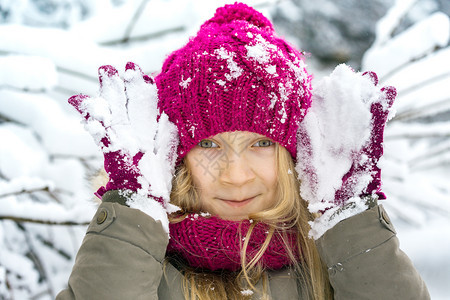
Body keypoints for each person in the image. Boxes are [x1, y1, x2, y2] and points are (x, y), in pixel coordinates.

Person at [57, 3, 429, 299]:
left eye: (262, 143)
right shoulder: (134, 258)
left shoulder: (336, 265)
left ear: (298, 153)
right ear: (173, 157)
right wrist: (132, 214)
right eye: (208, 144)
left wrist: (350, 221)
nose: (235, 175)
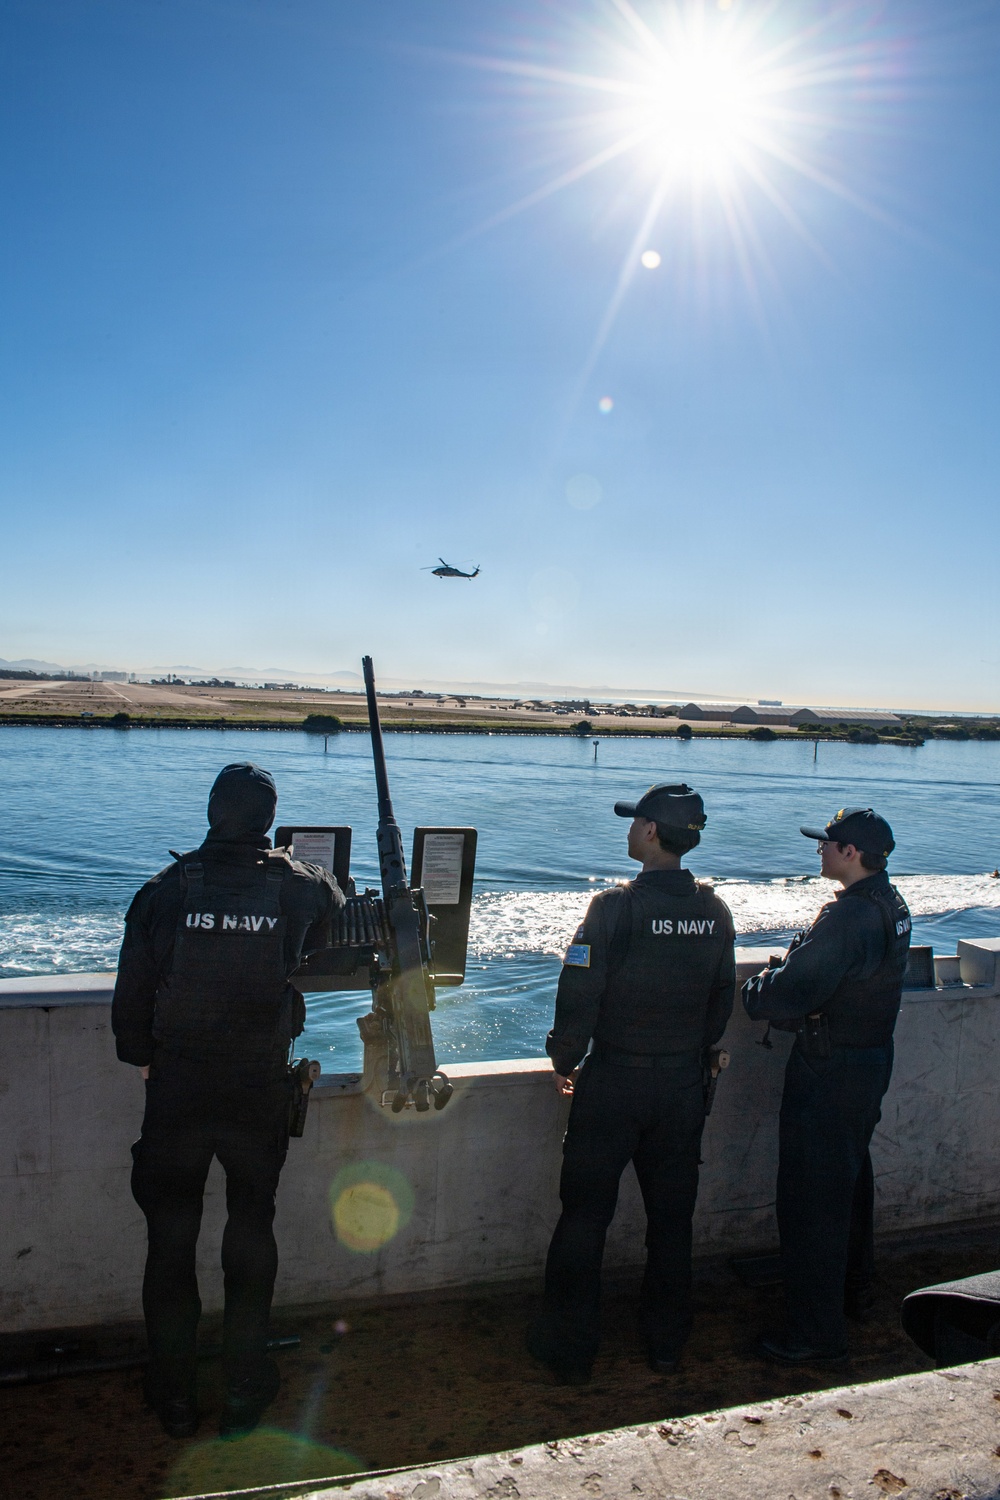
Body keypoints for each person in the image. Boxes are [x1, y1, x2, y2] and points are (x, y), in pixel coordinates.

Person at [112, 762, 342, 1439]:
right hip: (255, 1089)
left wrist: (147, 1061)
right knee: (251, 1232)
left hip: (179, 1089)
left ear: (211, 811)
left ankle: (174, 1393)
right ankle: (245, 1390)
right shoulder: (299, 888)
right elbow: (326, 917)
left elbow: (132, 1001)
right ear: (269, 821)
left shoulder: (165, 889)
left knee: (170, 1240)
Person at [528, 783, 736, 1384]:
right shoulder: (714, 910)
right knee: (672, 1223)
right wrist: (693, 1055)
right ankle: (666, 1344)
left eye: (633, 822)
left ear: (649, 833)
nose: (628, 831)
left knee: (584, 1219)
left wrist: (565, 1059)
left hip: (615, 1082)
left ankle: (568, 1350)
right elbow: (722, 996)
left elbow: (578, 994)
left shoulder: (613, 908)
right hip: (680, 1088)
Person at [742, 806, 911, 1365]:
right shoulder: (892, 904)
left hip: (830, 1070)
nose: (820, 850)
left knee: (813, 1199)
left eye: (828, 843)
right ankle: (853, 1293)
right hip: (867, 1062)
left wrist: (760, 986)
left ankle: (814, 1334)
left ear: (851, 853)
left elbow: (788, 993)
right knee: (848, 1183)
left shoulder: (848, 918)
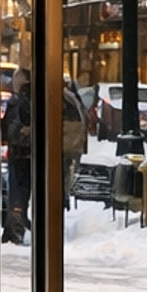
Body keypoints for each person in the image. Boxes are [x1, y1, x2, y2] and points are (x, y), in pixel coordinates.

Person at [1, 67, 32, 243]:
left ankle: (15, 231)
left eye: (16, 79)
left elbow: (10, 128)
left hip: (20, 154)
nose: (13, 82)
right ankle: (17, 226)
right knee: (22, 193)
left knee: (17, 194)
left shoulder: (20, 100)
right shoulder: (32, 97)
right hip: (27, 155)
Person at [61, 75, 88, 205]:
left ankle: (61, 194)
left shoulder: (64, 98)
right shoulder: (73, 98)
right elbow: (83, 119)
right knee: (65, 170)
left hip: (64, 143)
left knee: (61, 169)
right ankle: (64, 193)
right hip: (71, 144)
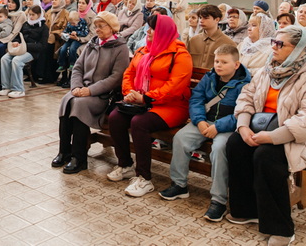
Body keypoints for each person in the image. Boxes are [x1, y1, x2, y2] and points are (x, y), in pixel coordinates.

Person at [226, 25, 306, 246]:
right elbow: (247, 96)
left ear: (297, 49)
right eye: (273, 42)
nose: (274, 47)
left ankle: (281, 228)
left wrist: (273, 137)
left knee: (266, 156)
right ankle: (248, 210)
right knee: (235, 144)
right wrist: (243, 125)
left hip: (300, 135)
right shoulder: (269, 68)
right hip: (262, 126)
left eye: (280, 44)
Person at [160, 44, 251, 222]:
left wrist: (218, 127)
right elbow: (196, 99)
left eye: (224, 62)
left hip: (227, 127)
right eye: (216, 61)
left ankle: (218, 200)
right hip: (204, 121)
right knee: (181, 138)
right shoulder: (209, 77)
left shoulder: (245, 84)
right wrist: (200, 120)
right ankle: (179, 185)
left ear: (236, 64)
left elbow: (242, 112)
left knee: (219, 149)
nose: (219, 65)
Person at [107, 14, 192, 197]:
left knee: (139, 123)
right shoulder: (143, 50)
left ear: (165, 32)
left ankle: (144, 177)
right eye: (149, 27)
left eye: (154, 28)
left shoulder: (179, 54)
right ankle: (125, 165)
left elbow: (174, 87)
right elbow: (129, 73)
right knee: (115, 118)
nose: (149, 31)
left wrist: (146, 98)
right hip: (142, 101)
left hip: (172, 106)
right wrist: (130, 93)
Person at [54, 11, 129, 174]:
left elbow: (116, 78)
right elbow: (78, 67)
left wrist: (90, 90)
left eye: (101, 26)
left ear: (112, 27)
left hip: (103, 95)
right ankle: (64, 151)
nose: (97, 29)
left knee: (79, 105)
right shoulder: (93, 43)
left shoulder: (120, 48)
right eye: (96, 26)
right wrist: (76, 87)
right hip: (82, 90)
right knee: (67, 101)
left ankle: (79, 158)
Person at [0, 5, 49, 98]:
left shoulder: (44, 27)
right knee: (4, 59)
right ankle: (6, 87)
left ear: (39, 15)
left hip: (32, 52)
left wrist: (26, 46)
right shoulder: (26, 24)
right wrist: (15, 42)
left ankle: (18, 89)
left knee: (17, 60)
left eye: (33, 15)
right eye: (29, 14)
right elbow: (18, 36)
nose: (31, 17)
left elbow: (42, 46)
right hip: (20, 49)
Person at [188, 5, 237, 71]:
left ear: (217, 19)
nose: (201, 20)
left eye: (205, 18)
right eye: (200, 17)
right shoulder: (193, 40)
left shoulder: (229, 43)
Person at [41, 0, 69, 83]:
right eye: (52, 0)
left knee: (53, 54)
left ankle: (51, 77)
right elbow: (44, 25)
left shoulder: (65, 13)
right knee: (46, 53)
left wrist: (54, 33)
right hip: (48, 38)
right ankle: (45, 76)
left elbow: (65, 28)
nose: (53, 1)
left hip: (59, 40)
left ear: (61, 1)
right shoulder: (49, 12)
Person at [57, 10, 90, 75]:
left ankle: (72, 63)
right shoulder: (69, 23)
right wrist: (65, 34)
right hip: (69, 39)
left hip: (77, 39)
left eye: (74, 23)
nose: (72, 25)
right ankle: (62, 65)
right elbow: (66, 31)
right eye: (71, 23)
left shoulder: (83, 23)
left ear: (78, 20)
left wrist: (77, 33)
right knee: (63, 49)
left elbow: (85, 33)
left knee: (72, 49)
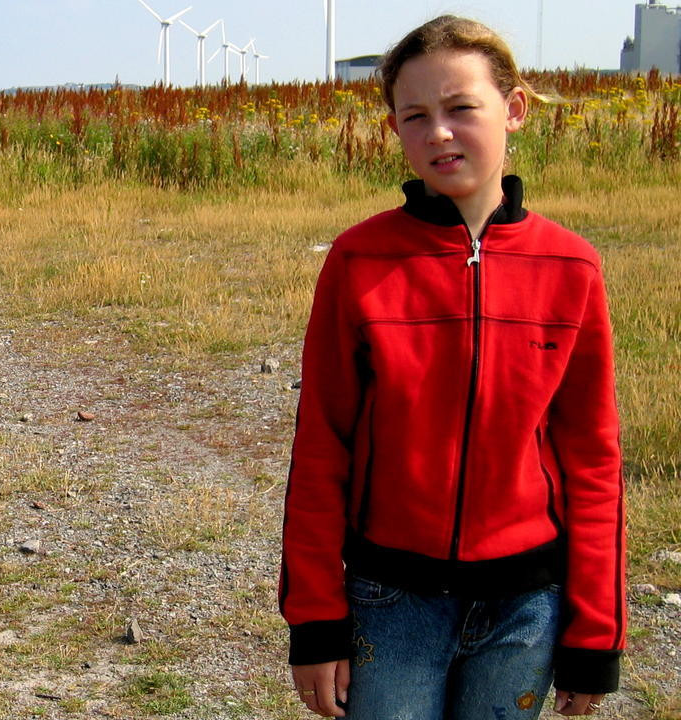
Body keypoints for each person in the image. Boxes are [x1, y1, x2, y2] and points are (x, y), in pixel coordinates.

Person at [278, 16, 625, 719]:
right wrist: (315, 620)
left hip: (525, 608)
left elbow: (593, 459)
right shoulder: (359, 261)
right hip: (391, 601)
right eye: (415, 116)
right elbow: (320, 446)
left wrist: (596, 633)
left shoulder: (571, 267)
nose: (439, 133)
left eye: (461, 107)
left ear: (514, 108)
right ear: (395, 130)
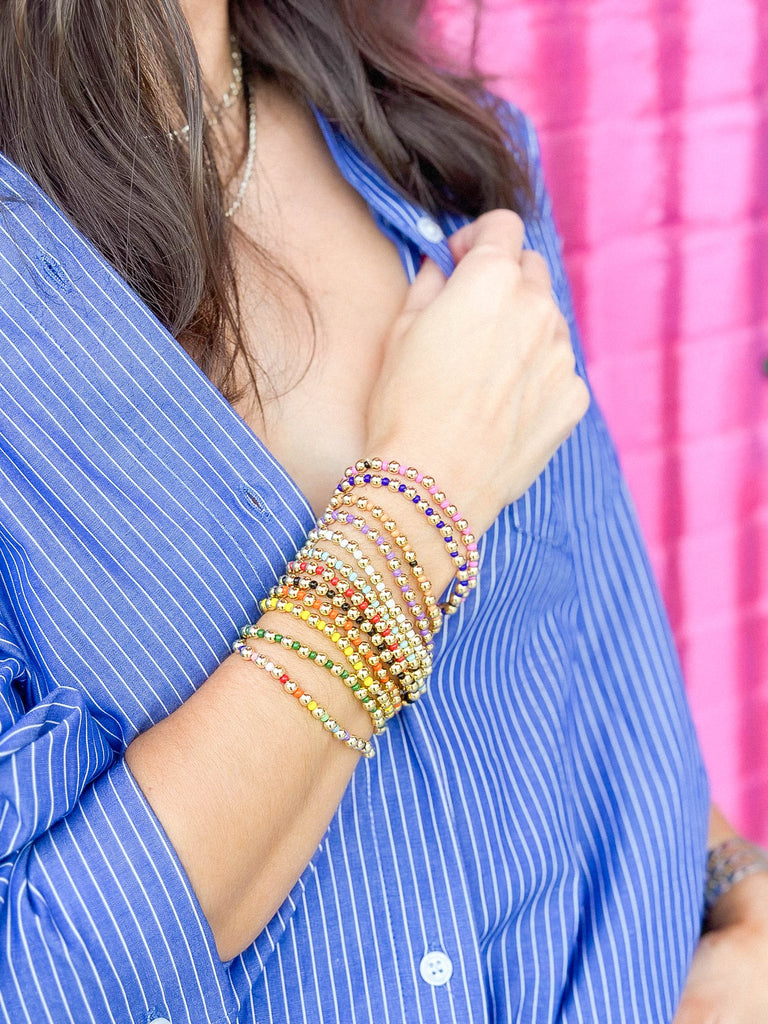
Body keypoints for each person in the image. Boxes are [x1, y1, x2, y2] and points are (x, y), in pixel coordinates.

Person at [0, 1, 766, 1021]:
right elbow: (39, 972)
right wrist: (420, 500)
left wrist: (735, 889)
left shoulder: (435, 157)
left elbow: (590, 634)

---------------

■ WORK ITEM ■
Within the listing above, the lines starting at the one containing "left shoulder: (65, 13)" and ending at the one containing "left hip: (525, 608)" are to be returned exactly. Omit the pictures.

■ TASK OUTPUT ■
left shoulder: (65, 13)
right knee: (46, 53)
left wrist: (54, 33)
right hip: (48, 38)
right ankle: (45, 76)
left elbow: (65, 28)
nose: (53, 1)
left hip: (59, 40)
left ear: (61, 1)
right shoulder: (49, 12)
Person at [57, 10, 90, 75]:
left ankle: (72, 63)
right shoulder: (69, 23)
right wrist: (65, 34)
right hip: (69, 39)
left hip: (77, 39)
left eye: (74, 23)
nose: (72, 25)
right ankle: (62, 65)
right elbow: (66, 31)
right eye: (71, 23)
left shoulder: (83, 23)
left ear: (78, 20)
left wrist: (77, 33)
right knee: (63, 49)
left elbow: (85, 33)
left knee: (72, 49)
Body keypoints for each person in the image. Boxes are [x1, y1, x2, y2] and points are (x, y), in pixel coordinates.

Person at [278, 16, 625, 719]:
right wrist: (315, 620)
left hip: (525, 608)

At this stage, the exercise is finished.